(Reuters) - Google’s parent Alphabet Inc (GOOGL.O) missed Wall Street targets for first-quarter profit and revenue on Thursday as it spent more money to build traffic for its mobile advertising services.
The results, which were also hit by the strong dollar, drove shares of the Web search company down 6 percent in late trading Thursday.
Alphabet’s consolidated revenue rose to $20.26 billion from $17.26 billion, slightly below the $20.37 billion analyst consensus, according to Thomson Reuters I/B/E/S. Non-GAAP earnings per share of $7.50, excluding one-time items, missed analysts’ expectations of $7.97.
Chief Financial Officer Ruth Porat said on a conference call with investors that payments to other web sites, known as traffic acquisition costs (TAC), totaled $3.8 billion and accounted for 21 percent of advertising revenues.

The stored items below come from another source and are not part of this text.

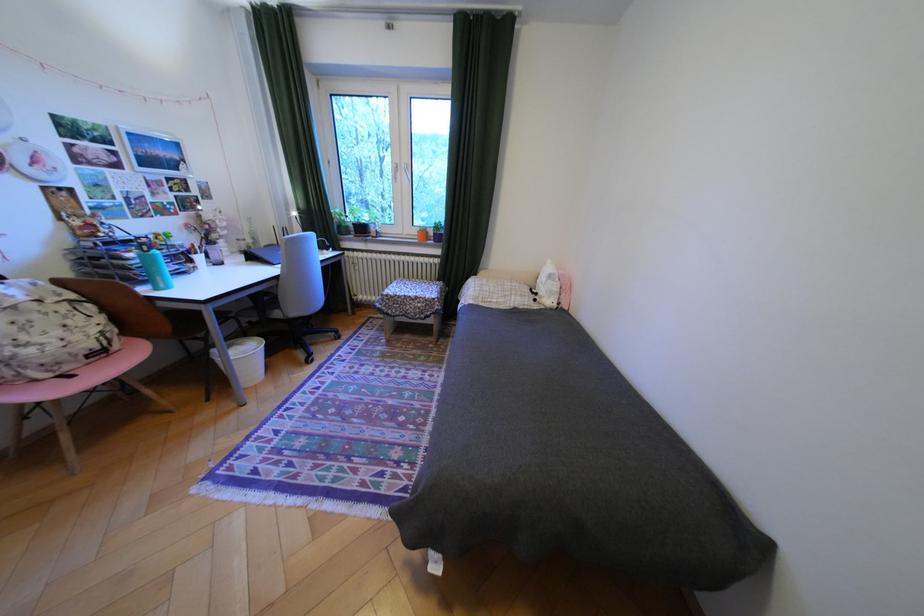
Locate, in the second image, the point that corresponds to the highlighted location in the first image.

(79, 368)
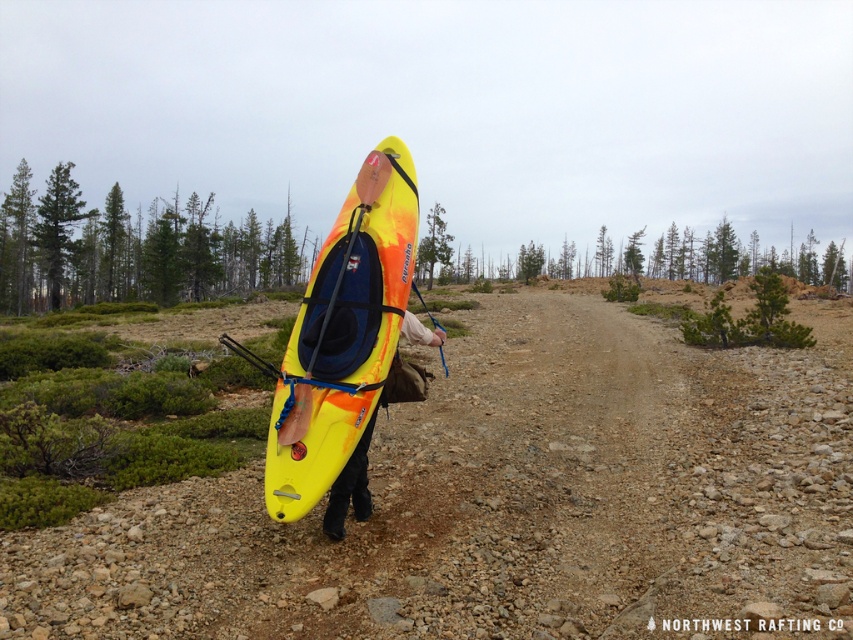
Consider the image. Who is shorter, dirtgravelly/granulartrack at center or yellow matte kayak at center?

With less height is dirtgravelly/granulartrack at center.

What do you see at coordinates (506, 502) in the screenshot?
I see `dirtgravelly/granulartrack at center` at bounding box center [506, 502].

Identify the location of dirtgravelly/granulartrack at center. (506, 502).

Is yellow matte kayak at center closer to the viewer compared to yellow plastic kayak at center?

Yes, yellow matte kayak at center is in front of yellow plastic kayak at center.

Does point (328, 364) come farther from viewer compared to point (418, 333)?

No, (328, 364) is in front of (418, 333).

Find the location of a particular element. The height and width of the screenshot is (640, 853). yellow matte kayak at center is located at coordinates (343, 333).

Can you confirm if dirtgravelly/granulartrack at center is positioned above yellow plastic kayak at center?

Correct, dirtgravelly/granulartrack at center is located above yellow plastic kayak at center.

Which is above, dirtgravelly/granulartrack at center or yellow plastic kayak at center?

dirtgravelly/granulartrack at center is above.

I want to click on dirtgravelly/granulartrack at center, so click(x=506, y=502).

At what (x,y) coordinates should I click in order to perform the action: click on dirtgravelly/granulartrack at center. Please return your answer as a coordinate pair (x, y). The height and width of the screenshot is (640, 853). Looking at the image, I should click on (506, 502).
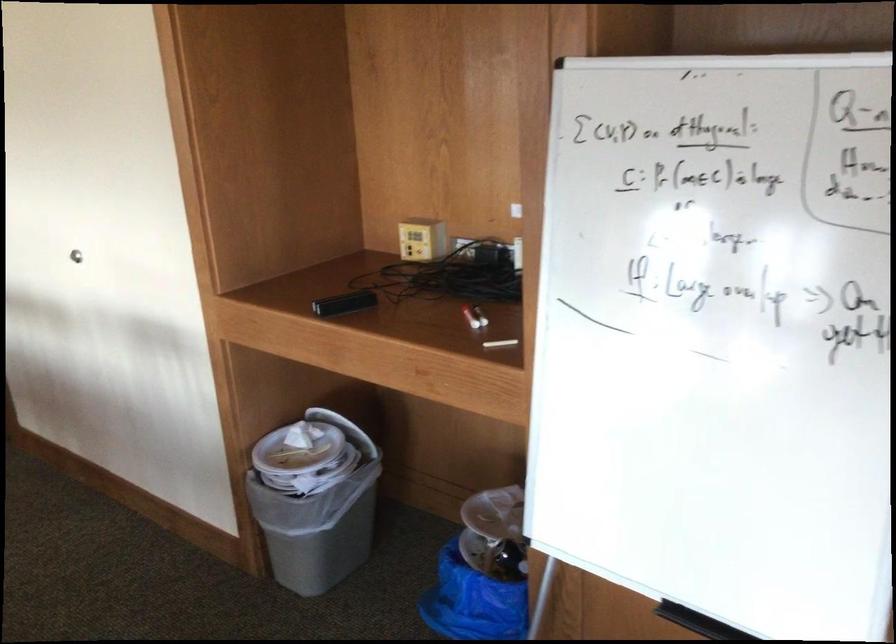
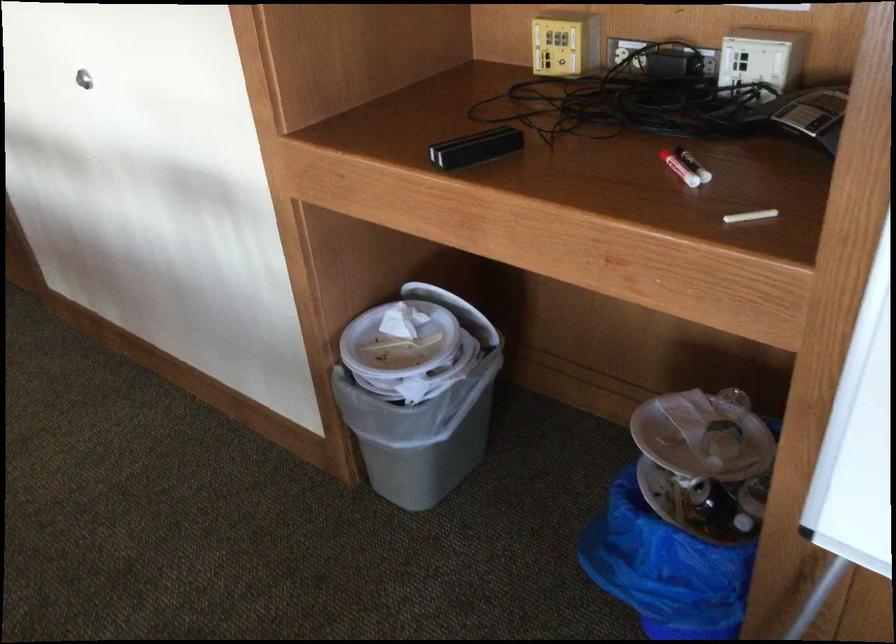
Question: Based on the continuous images, in which direction is the camera rotating? Reply with the corresponding letter.

Choices:
 (A) Left
 (B) Right
 (C) Up
 (D) Down

Answer: (D)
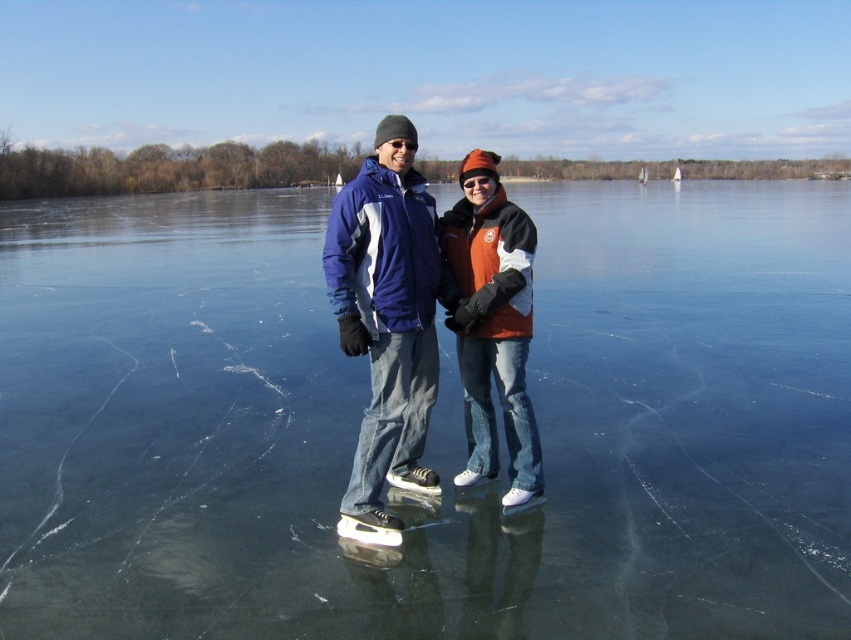
Is transparent ice at center to the right of matte blue jacket at center from the viewer's perspective?

In fact, transparent ice at center is to the left of matte blue jacket at center.

Is transparent ice at center to the left of matte blue jacket at center from the viewer's perspective?

Yes, transparent ice at center is to the left of matte blue jacket at center.

This screenshot has width=851, height=640. I want to click on transparent ice at center, so click(x=430, y=426).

The percentage of ad revenues spent on TAC grew 13 percent year-over-year.
That reflects the ongoing shift to mobile advertising and the growing importance of programmatic advertising, in which ads are bought, sold and displayed by automated systems.
Investors should get used to seeing increased TAC as “the cost of doing business,” said Sameet Sinha, B. Riley & Co. analyst.
“If you’re getting mobile searches from Apple devices you have to pay Apple for traffic so that revenue can happen,” Sinha said. “The same thing on the programmatic side, when you end up representing more people and selling their ad space or buying their ad space, you have to pay somebody else.”
Porat said spending on traffic acquisition is expected to keep rising as the shift to mobile continues - pressuring the company’s traditionally robust margins on its advertising business.
“I think investors expecting stable margins are probably being overly optimistic. But that said you can have diminishing margins and still have a great business and an incredibly lucrative one,” said Pivotal Research Group analyst Brian Wieser.
Google’s advertising revenue increased 16.2 percent to $18.02 billion, while the number of ads, or paid clicks, rose 29 percent, the company said.
Losses increased at the company’s Other Bets business, which includes its broadband business Google Fiber, home automation products Nest, self-driving cars and X - the research division that works on “moon shot” ventures.
The loss widened to $802 million, up from $633 million a year earlier. Revenue rose to $166 million from $80 million.
Compared to Google’s overall business, Wieser said losses in other bets were “too small to matter” at the moment.
“If you’re an optimist you can look to [other bets] and say it can eventually support long term growth.”
Porat said foreign exchange rates factored heavily into the results, shaving $762 million from its revenue for the quarter or $593 million after the effects of a currency hedging program.
“Our total revenue grew 23 percent year-over-year and declined 4 percent sequentially, reflecting holiday seasonality,” she said on the conference call.
Martin Pyykkonen, an analyst at Rosenblatt Securities, said the effect of foreign currency was worse for Alphabet than expected.
“If there had been a little better foreign currency translation, it would have been better than the Street consensus,” he said.
Alphabet’s total net income rose to $4.21 billion, or $6.02 per Class A and B share and Class C capital stock, from $3.52 billion, or $5.10 per share.
The company’s shares fell to $732.94 in after hours trade from a close of $780.